→ Exercise 1:
Please answer these questions about the ocfs2 thread:
(a) What is the title of the commit that the subject line proposes to revert?
(b) Who introduced the 'nocluster' mount?
(c) Which node is said to be commonly used in o2cb?
→ Exercise 2:
Pick up the ocfs2 thread after its final line and write the next part of the discussion.

*** Opening of Extract to read ***

[Ocfs2-devel] [PATCH] Revert "ocfs2: mount shared volume without ha stack"

Tue Jun 7 09:42:46 UTC 2022

On Tue, Jun 07, 2022 at 02:31:01PM +0800, Joseph Qi wrote:
> 
> 
> On 6/7/22 11:06 AM, Junxiao Bi wrote:
> >>>> Seems I am missing some mails for this thread.
> >>>> The 'nocluster' mount is introduced by Gang and I think it has real
> >>>> user scenarios. I am curious about since node 0 is commonly used in
> >>>> o2cb, why there is no any bug report before.
> >>>> So let's try to fix the regression first.
> >>> Real user case doesn’t mean this has to been done through kernel? This sounds like doing something in kernel that is to workaround some issue that can be done from user space.

*** Close of Extract to read ***
*** Opening of Data section ***

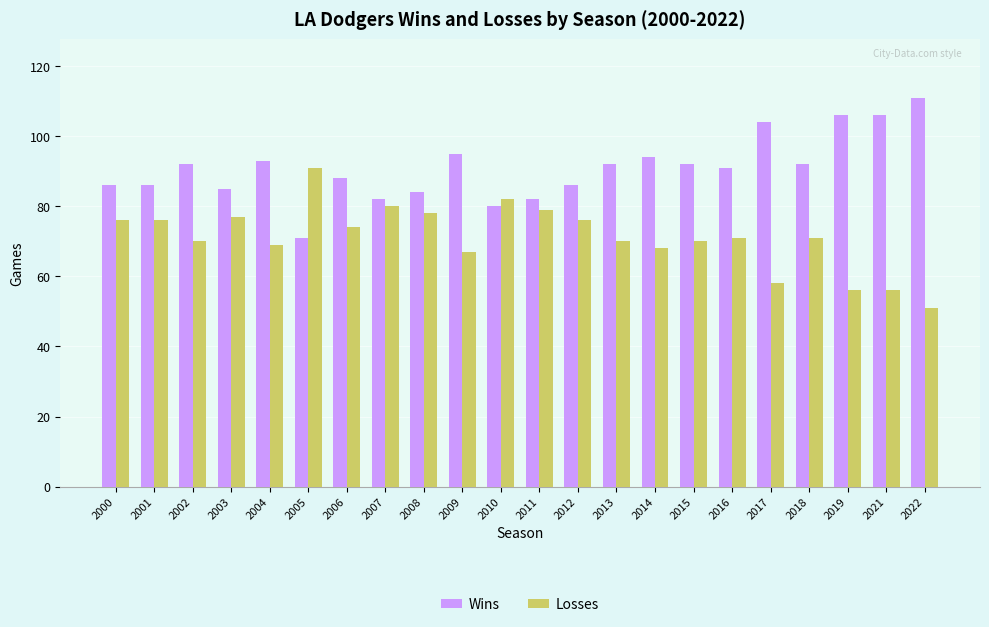

Rank the series by their maximum value, from lowest to highest.

Losses, Wins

*** Close of Data section ***

→ Answer 1:
(a) "ocfs2: mount shared volume without ha stack"
(b) Gang
(c) Node 0

→ Answer 2:
> >>> I didn’t see a Reviewed-by for the patch, how did it get merged?
> >> Gang had left SUSE for some time, and busy with his new job.
> >> I have vague memory, he said this commit approved & merged directly by Andrew Morton.
> >> Gang dedicated to contribute ocfs2 community many years, and set up his competence
> >> to other maintainers & reviewers.
> >>
> >> If Junxiao dislike this feature, and don't want to fix it as a bug.
> >> I am willing to file a patch.
> > To fix, it’s not only the regression it causes, but also do something in mount.ocfs2 to check whether any node is mounting the volume before nocluster mount and also stop other nodes mounting before  nocluster mount is unmounted. That’s to simulate what fsck.ocfs2/mkfs.ocfs2 do. Without that guard, this feature just provides a new way for customer to corrupt their data. It’s just time some customer would do something bad and lost their data. 
> > I will leave how to handle this to you and Joseph, we already reverted this patch.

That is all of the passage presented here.